Илья Кочергин. «Я, внук твой»

Рецензии

Нина Савченкова

Илья Кочергин «Я, внук твой»

Кочергин, повести. Первая про мутные времена. Китайцы, розничная торговля, жена ушла. Бытовуха. Вторая – писатель в Европе. Комильфо. Он внук какого-то брутального деда, который был сталинским соколом и подписывал списки на расстрел. Внук заворожен этой фигурой. Он – воображает себя крутым мужиком, который… Короче, как дедушка, но пока никого не расстреливает почему-то. Вот зверей может, а людей пока не дают. Какие-то бабы с ним там в Бельгии входят в отношения. Бабушка ему вспоминается, дедушка, — писатель же. Но ничего не происходит. Сам себе дедушка, сам себе внук. Ничего особенного. Следующая повесть – знакомый герой, но в полевых условиях. Алтай, охота на крупных копытных, красивые девушки, путешествия по бурным рекам, рыбалка, и все, что хотите. Сам-то герой – ничем не примечателен. Вся его жизнь состоит не из поступков, а из преодоления каких-то мелких неудобств. Где-то он ждет автобус, какая-то девушка ему не дает, а позволяет только потрогать. Чем-то он торгует по-мелкому с мелкой прибылью. Что-то пишет или собирается писать, кого-то трахает, чего-то пьет, в кого-то стреляет, но мимо. Короче, ничего плохого и ничего особо хорошего. Герой ли он, или просто рассказчик, можно определить только по тому, что кроме него вроде больше никого и нет. Нет, что-то где-то, конечно, имеется, но только похоже, что все это чистейшее гонево, что, мол, где-то что-то есть, и все не него ведутся, как первокласники, а на самом деле ничего нет.

======

**Условие задания**
Процитируйте рецензию на книгу «Я, внук твой» полностью, не изменяя в ней ни слова. Опирайтесь только на рецензию.

======

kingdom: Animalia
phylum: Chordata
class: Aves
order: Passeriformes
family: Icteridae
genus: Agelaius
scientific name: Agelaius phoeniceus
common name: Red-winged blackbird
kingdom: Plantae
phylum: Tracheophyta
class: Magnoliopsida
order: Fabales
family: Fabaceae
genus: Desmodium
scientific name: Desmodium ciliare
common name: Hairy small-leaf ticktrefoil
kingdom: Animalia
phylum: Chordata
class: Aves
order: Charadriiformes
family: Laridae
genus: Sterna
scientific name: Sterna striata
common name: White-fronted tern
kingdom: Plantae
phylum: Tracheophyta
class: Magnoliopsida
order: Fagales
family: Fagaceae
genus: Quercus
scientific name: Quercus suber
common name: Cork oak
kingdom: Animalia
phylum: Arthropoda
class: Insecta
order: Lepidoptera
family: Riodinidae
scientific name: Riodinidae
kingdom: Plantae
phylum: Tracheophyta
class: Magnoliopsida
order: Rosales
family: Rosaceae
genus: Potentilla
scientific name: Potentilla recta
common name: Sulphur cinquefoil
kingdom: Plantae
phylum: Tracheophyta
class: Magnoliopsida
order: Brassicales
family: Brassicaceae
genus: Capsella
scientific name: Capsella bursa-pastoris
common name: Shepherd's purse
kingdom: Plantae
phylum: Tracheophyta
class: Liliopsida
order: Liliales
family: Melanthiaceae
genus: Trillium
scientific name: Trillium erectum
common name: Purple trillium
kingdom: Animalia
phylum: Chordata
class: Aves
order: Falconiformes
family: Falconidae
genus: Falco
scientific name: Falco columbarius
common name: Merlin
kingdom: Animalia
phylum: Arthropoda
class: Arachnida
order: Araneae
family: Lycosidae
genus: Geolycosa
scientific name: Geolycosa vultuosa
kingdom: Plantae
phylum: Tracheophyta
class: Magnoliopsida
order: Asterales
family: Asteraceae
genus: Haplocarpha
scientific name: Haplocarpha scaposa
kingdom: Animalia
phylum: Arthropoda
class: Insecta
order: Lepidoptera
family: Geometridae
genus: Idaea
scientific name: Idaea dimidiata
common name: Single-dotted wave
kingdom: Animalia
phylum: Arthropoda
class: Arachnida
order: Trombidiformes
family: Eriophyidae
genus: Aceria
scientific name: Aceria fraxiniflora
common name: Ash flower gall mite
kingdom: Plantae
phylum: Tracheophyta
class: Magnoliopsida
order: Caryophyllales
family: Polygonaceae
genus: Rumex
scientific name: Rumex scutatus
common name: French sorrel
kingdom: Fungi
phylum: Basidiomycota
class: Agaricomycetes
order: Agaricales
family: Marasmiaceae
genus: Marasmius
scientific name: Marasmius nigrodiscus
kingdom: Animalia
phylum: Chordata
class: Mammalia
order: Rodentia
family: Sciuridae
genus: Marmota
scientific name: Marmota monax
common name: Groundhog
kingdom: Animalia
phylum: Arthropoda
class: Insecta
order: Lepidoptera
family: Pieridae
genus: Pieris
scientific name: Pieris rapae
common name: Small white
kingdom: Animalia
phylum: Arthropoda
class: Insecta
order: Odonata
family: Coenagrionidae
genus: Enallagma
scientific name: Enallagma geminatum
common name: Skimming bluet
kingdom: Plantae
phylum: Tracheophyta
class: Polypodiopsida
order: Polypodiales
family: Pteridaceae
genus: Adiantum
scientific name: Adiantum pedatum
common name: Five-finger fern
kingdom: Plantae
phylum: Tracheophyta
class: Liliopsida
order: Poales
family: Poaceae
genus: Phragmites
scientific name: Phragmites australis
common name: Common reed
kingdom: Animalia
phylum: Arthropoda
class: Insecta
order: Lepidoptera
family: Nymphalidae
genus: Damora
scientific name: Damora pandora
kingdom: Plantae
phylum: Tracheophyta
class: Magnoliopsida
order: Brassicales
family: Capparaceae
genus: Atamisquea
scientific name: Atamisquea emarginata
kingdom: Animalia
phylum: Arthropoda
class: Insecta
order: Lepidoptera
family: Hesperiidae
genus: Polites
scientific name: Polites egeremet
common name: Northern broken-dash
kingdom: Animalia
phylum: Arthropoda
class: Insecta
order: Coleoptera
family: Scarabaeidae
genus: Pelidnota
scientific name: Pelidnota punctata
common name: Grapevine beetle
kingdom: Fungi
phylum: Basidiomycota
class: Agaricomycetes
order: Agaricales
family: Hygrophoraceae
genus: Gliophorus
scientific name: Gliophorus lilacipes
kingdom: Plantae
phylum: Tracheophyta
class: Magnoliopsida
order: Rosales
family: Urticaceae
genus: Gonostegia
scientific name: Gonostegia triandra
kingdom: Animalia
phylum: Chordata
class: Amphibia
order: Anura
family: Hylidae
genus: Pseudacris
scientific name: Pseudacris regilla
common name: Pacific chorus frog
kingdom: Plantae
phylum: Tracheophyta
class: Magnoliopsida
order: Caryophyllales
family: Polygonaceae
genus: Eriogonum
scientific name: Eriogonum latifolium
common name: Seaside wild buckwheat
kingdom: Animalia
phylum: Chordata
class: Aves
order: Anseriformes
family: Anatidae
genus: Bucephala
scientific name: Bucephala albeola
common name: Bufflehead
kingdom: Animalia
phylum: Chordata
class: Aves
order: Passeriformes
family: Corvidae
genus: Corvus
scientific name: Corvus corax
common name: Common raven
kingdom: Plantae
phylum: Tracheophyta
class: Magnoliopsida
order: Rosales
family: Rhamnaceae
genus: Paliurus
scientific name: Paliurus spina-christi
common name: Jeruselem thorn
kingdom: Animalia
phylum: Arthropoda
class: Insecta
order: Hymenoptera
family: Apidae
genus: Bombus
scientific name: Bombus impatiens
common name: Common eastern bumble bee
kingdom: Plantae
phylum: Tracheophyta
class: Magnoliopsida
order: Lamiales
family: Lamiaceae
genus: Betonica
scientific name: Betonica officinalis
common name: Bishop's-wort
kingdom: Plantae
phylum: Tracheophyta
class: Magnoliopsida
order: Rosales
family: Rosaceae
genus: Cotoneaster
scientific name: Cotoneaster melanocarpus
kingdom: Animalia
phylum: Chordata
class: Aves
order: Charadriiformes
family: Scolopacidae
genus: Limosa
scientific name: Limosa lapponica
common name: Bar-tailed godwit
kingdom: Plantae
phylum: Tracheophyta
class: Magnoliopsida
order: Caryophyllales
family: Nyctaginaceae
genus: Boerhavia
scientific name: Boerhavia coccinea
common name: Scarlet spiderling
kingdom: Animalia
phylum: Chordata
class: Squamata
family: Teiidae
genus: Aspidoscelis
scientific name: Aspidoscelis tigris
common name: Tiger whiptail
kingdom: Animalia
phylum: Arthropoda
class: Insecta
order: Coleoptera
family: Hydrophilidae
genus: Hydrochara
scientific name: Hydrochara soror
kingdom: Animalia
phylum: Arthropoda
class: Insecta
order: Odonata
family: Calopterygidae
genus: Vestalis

======

**Результат выполнения**
Илья Кочергин. «Я, внук твой»

Рецензии

Нина Савченкова

Илья Кочергин «Я, внук твой»

Кочергин, повести. Первая про мутные времена. Китайцы, розничная торговля, жена ушла. Бытовуха. Вторая – писатель в Европе. Комильфо. Он внук какого-то брутального деда, который был сталинским соколом и подписывал списки на расстрел. Внук заворожен этой фигурой. Он – воображает себя крутым мужиком, который… Короче, как дедушка, но пока никого не расстреливает почему-то. Вот зверей может, а людей пока не дают. Какие-то бабы с ним там в Бельгии входят в отношения. Бабушка ему вспоминается, дедушка, — писатель же. Но ничего не происходит. Сам себе дедушка, сам себе внук. Ничего особенного. Следующая повесть – знакомый герой, но в полевых условиях. Алтай, охота на крупных копытных, красивые девушки, путешествия по бурным рекам, рыбалка, и все, что хотите. Сам-то герой – ничем не примечателен. Вся его жизнь состоит не из поступков, а из преодоления каких-то мелких неудобств. Где-то он ждет автобус, какая-то девушка ему не дает, а позволяет только потрогать. Чем-то он торгует по-мелкому с мелкой прибылью. Что-то пишет или собирается писать, кого-то трахает, чего-то пьет, в кого-то стреляет, но мимо. Короче, ничего плохого и ничего особо хорошего. Герой ли он, или просто рассказчик, можно определить только по тому, что кроме него вроде больше никого и нет. Нет, что-то где-то, конечно, имеется, но только похоже, что все это чистейшее гонево, что, мол, где-то что-то есть, и все не него ведутся, как первокласники, а на самом деле ничего нет.